PROBLEM STATEMENT = Among the lines below, the one containing "cell phone: none" opens the range and the one containing "fruit: none [147,402,192,486]" closes it. Print that range exactly, without the pictures.

━━━ RECORD EXTRACTS ━━━

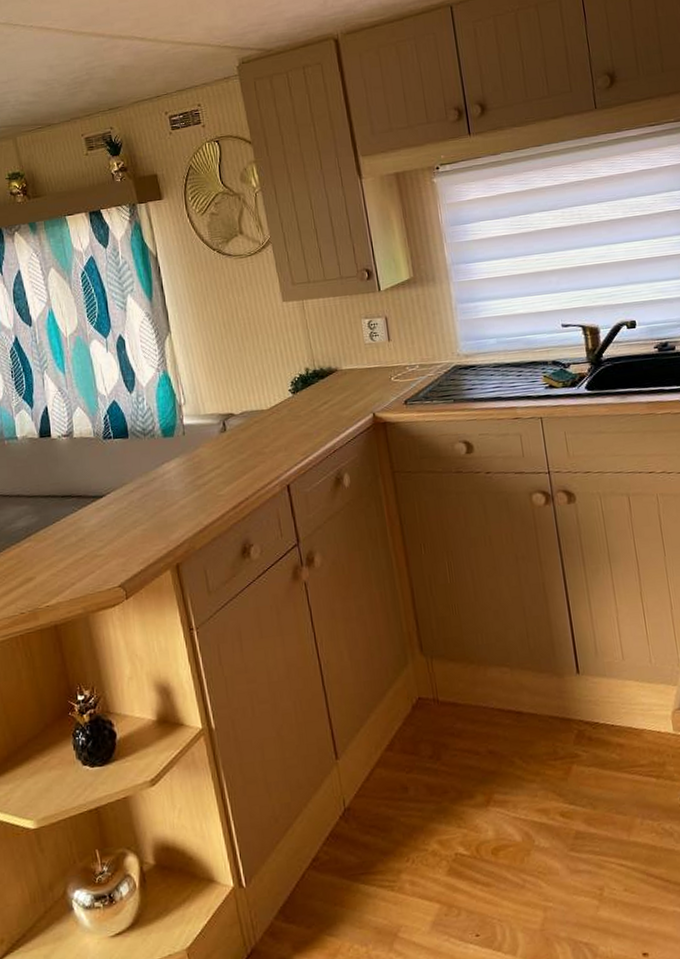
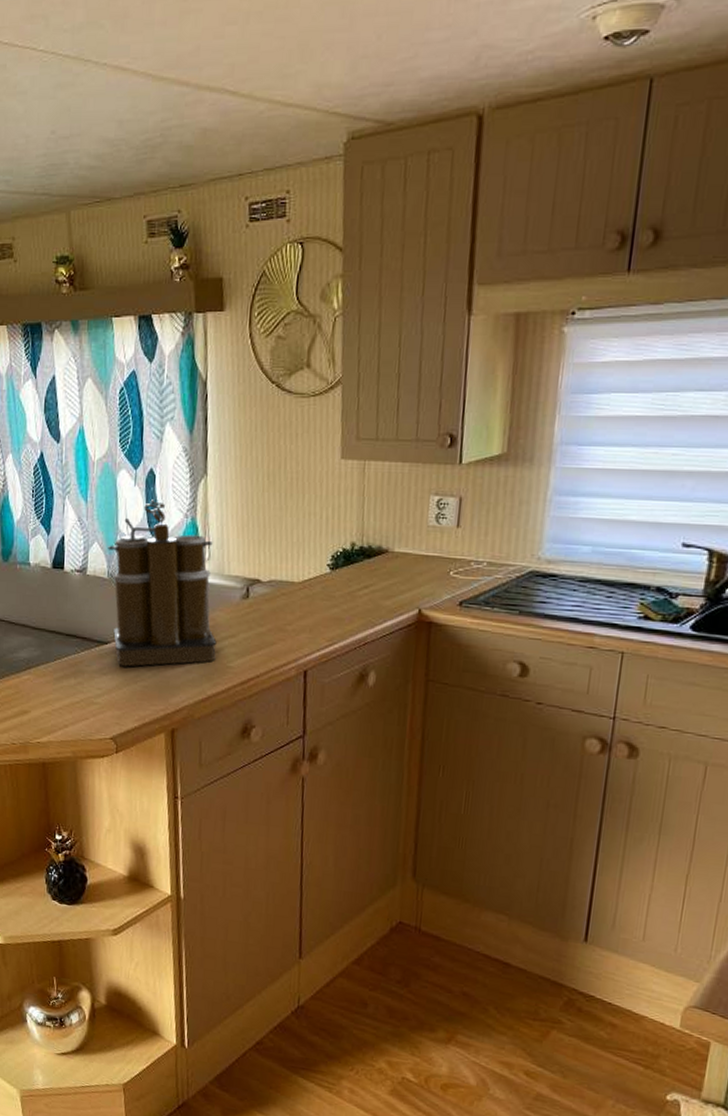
coffee maker: none [90,361,206,516] -> present [108,499,217,667]

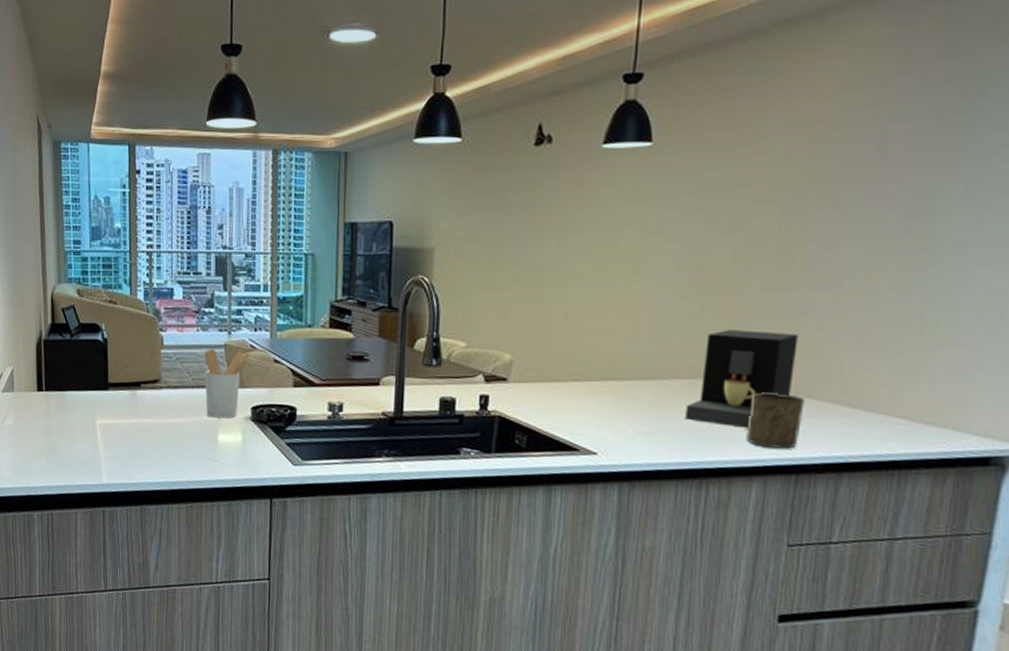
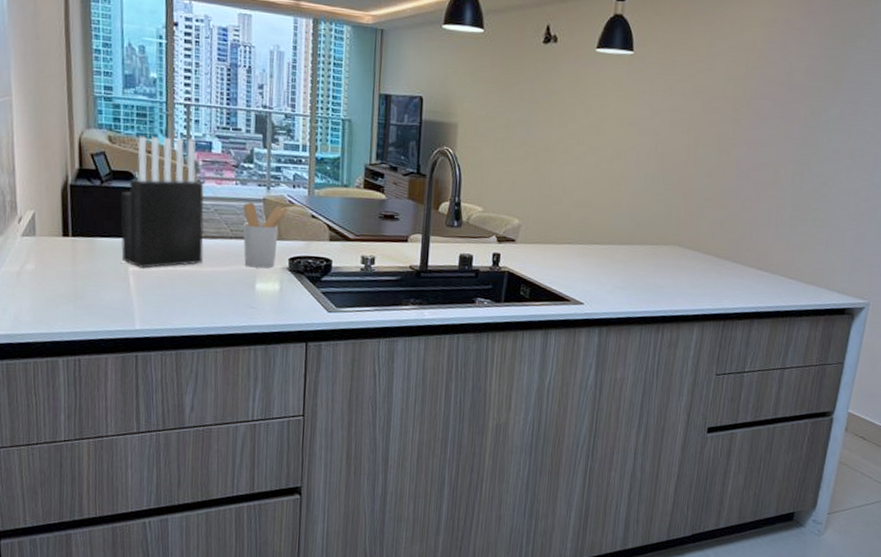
knife block: none [89,286,166,421] -> present [121,136,204,268]
coffee maker: present [685,329,799,429] -> none [649,207,730,285]
cup: present [746,392,805,449] -> none [691,257,732,301]

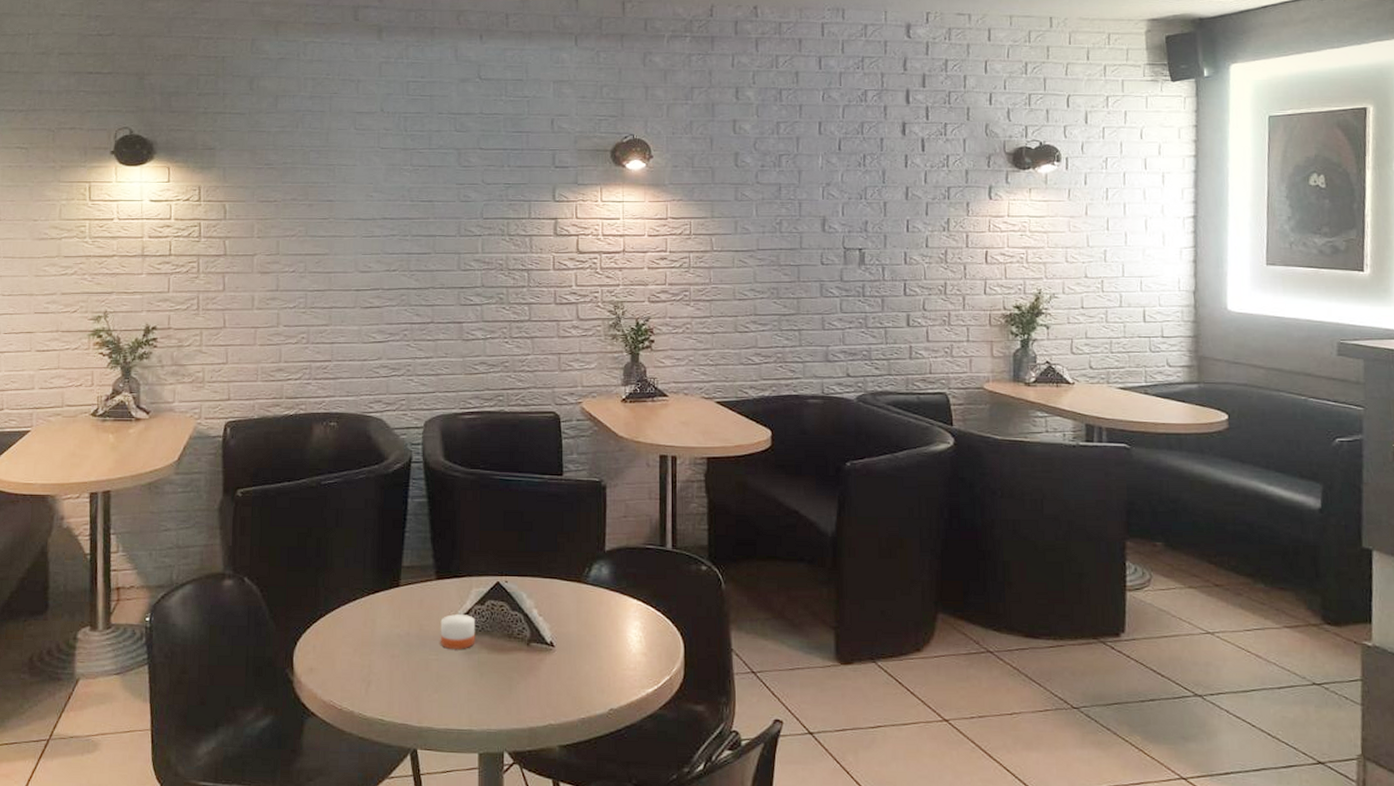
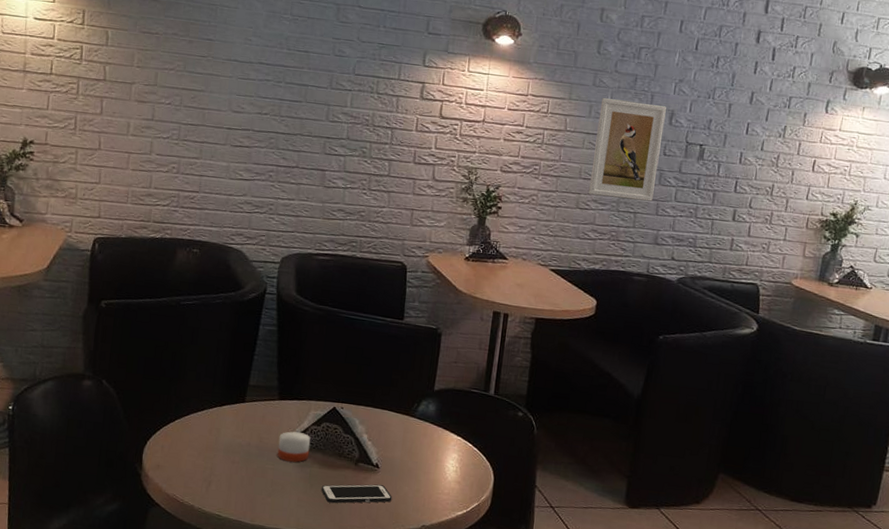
cell phone: none [492,666,573,693] -> present [321,484,393,504]
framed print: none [745,212,817,316] -> present [588,98,666,201]

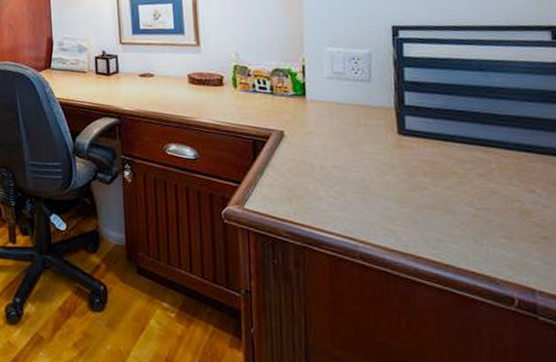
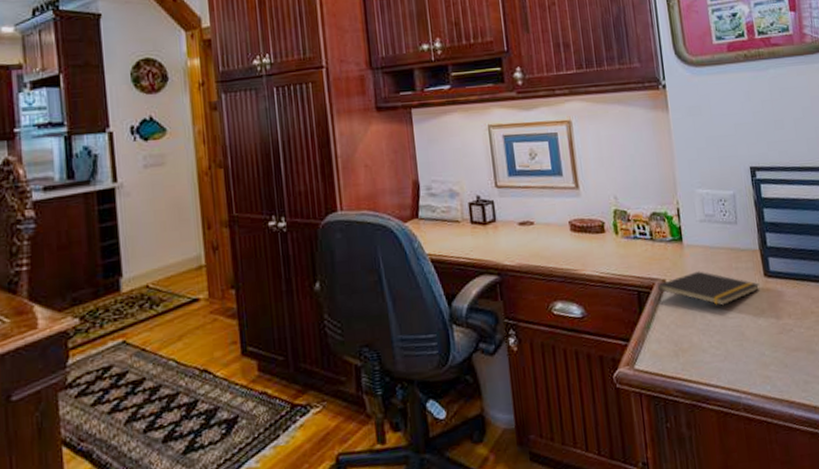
notepad: none [274,125,392,159] -> present [657,271,760,306]

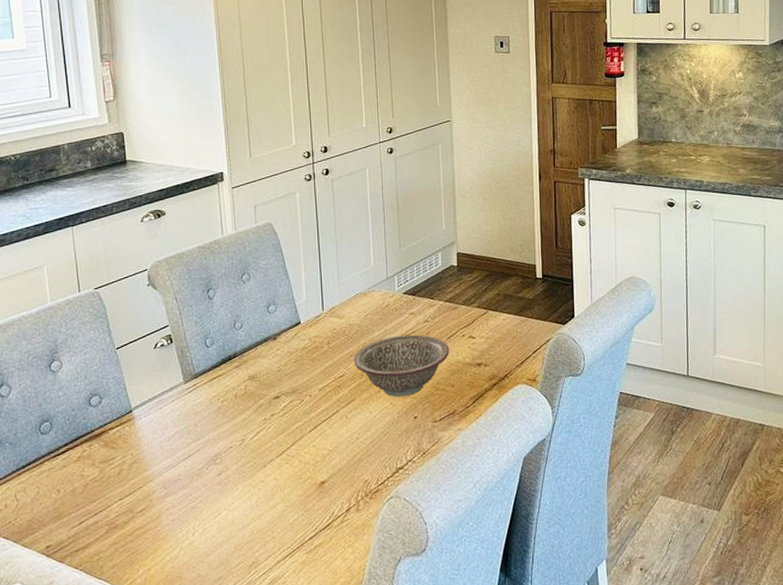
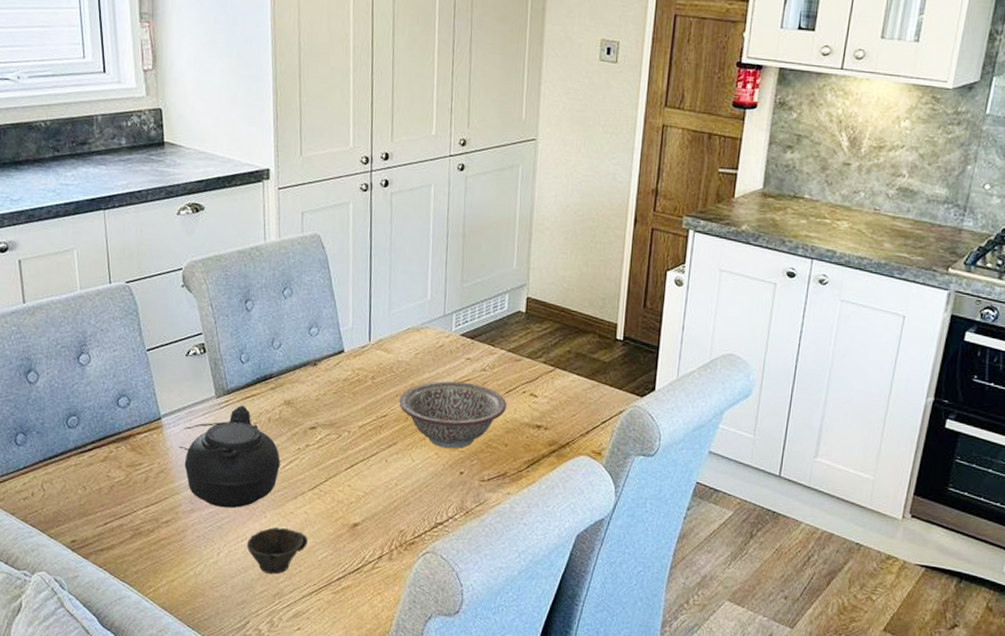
teapot: none [150,386,248,488] -> present [178,405,280,508]
cup: none [220,497,279,545] -> present [246,527,308,574]

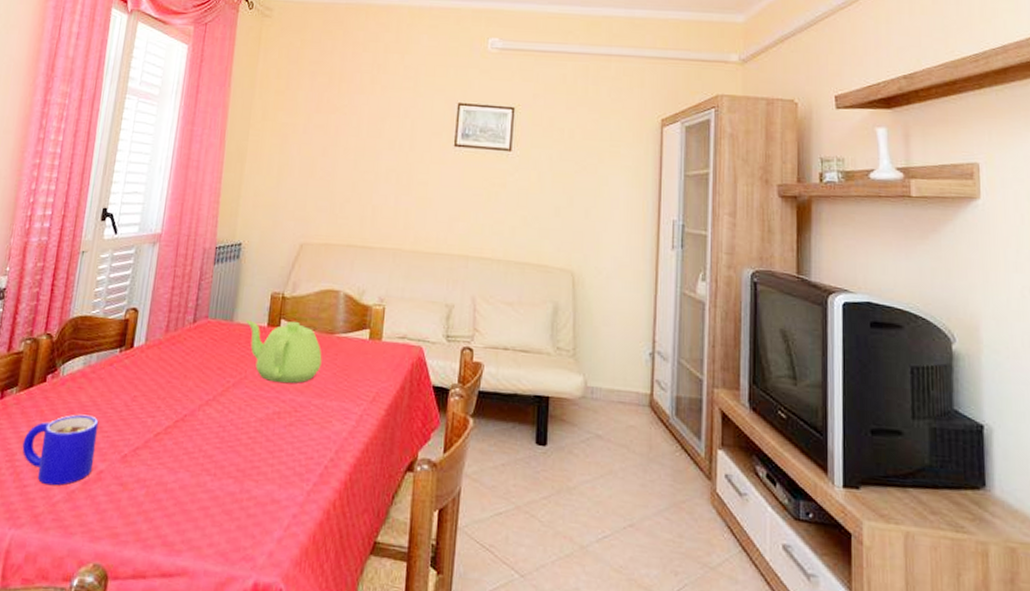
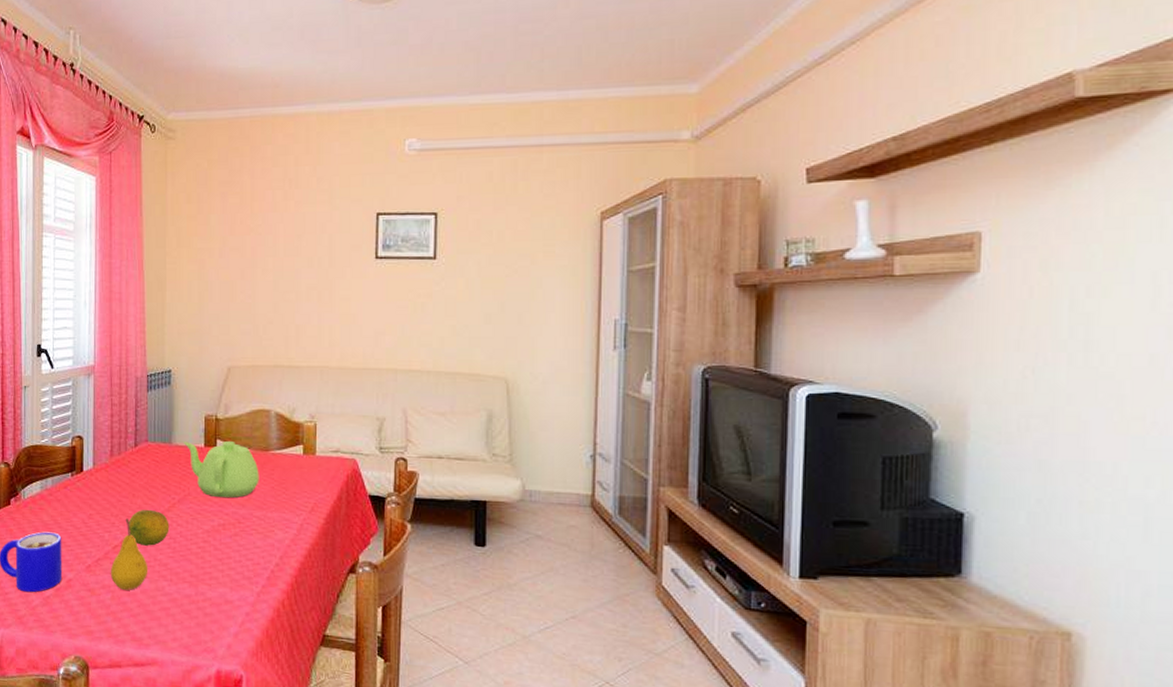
fruit: none [147,402,192,486] -> present [110,518,148,590]
fruit: none [175,392,221,435] -> present [129,509,170,546]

━━━

WRITTEN RESPONSE =
cell phone: none [492,666,573,693] -> present [321,484,393,504]
framed print: none [745,212,817,316] -> present [588,98,666,201]

notepad: none [274,125,392,159] -> present [657,271,760,306]

teapot: none [150,386,248,488] -> present [178,405,280,508]
cup: none [220,497,279,545] -> present [246,527,308,574]

fruit: none [147,402,192,486] -> present [110,518,148,590]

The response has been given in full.